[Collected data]

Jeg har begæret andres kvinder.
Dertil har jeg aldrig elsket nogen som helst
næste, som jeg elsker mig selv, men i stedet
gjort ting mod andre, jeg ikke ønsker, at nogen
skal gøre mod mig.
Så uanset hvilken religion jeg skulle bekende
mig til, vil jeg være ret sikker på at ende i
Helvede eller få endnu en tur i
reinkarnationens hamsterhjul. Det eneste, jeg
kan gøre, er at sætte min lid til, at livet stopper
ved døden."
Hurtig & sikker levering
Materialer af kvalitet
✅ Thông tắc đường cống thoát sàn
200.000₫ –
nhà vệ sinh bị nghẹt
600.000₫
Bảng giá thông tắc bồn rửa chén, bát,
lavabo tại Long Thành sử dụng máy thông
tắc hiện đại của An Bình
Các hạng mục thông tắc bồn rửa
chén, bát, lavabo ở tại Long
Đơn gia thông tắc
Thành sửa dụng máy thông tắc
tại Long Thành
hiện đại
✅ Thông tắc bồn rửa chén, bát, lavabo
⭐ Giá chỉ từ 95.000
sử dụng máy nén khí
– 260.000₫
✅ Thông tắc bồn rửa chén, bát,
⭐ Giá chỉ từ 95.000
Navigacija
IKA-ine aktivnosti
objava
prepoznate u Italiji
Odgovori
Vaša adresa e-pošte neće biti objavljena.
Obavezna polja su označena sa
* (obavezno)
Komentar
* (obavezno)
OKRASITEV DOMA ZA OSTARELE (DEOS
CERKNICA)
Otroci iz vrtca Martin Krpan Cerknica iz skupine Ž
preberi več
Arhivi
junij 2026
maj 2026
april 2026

...

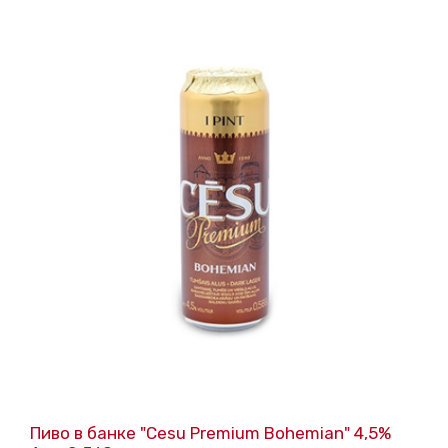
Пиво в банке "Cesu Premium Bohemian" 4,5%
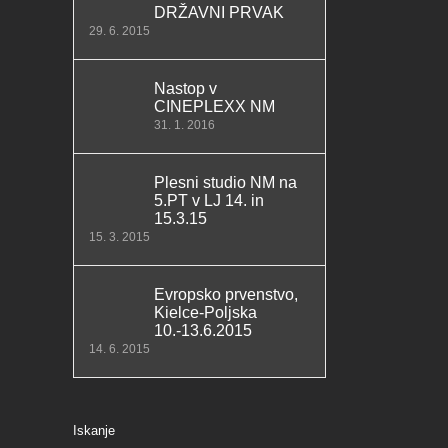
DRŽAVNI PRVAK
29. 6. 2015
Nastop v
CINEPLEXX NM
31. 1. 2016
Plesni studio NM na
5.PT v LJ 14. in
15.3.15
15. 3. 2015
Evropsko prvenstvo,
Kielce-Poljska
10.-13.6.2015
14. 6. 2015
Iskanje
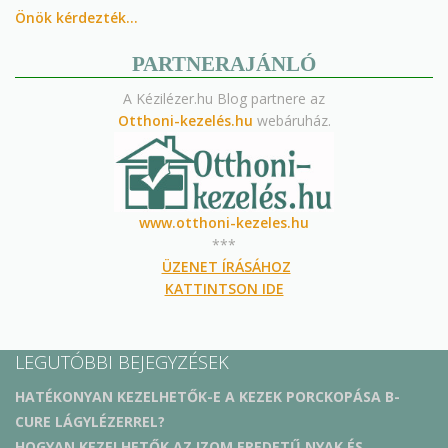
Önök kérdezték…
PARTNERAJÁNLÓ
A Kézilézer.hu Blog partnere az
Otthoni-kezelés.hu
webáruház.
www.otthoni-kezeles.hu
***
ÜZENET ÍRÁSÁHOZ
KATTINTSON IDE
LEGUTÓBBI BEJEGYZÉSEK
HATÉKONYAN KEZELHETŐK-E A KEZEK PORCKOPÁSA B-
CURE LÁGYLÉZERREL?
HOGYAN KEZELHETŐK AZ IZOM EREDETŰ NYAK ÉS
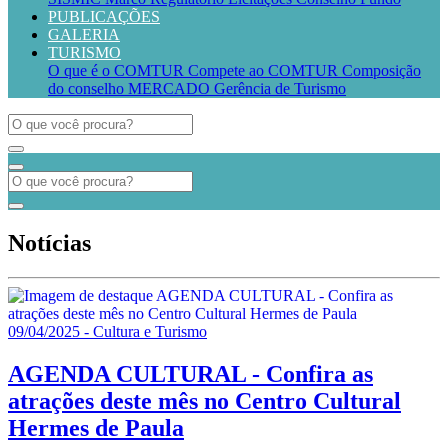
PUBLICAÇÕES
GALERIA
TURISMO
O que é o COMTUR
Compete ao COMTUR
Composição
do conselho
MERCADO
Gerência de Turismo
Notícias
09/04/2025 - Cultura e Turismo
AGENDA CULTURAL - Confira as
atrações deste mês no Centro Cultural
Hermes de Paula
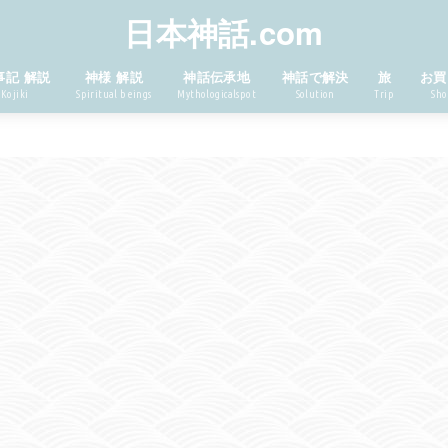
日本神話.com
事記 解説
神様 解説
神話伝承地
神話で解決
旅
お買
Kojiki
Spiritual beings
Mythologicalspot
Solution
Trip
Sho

--

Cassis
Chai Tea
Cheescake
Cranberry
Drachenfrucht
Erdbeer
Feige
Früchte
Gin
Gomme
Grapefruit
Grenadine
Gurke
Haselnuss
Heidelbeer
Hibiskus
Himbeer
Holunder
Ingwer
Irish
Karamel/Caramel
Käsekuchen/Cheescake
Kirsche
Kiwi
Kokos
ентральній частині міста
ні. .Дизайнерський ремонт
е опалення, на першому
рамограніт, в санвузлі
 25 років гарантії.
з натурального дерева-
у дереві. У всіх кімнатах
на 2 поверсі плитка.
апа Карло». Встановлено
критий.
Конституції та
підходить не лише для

- Exercise brief -
Across the records above, tally the lines that contain "Long" and give the result as a number alone.

- Finished exercise -
3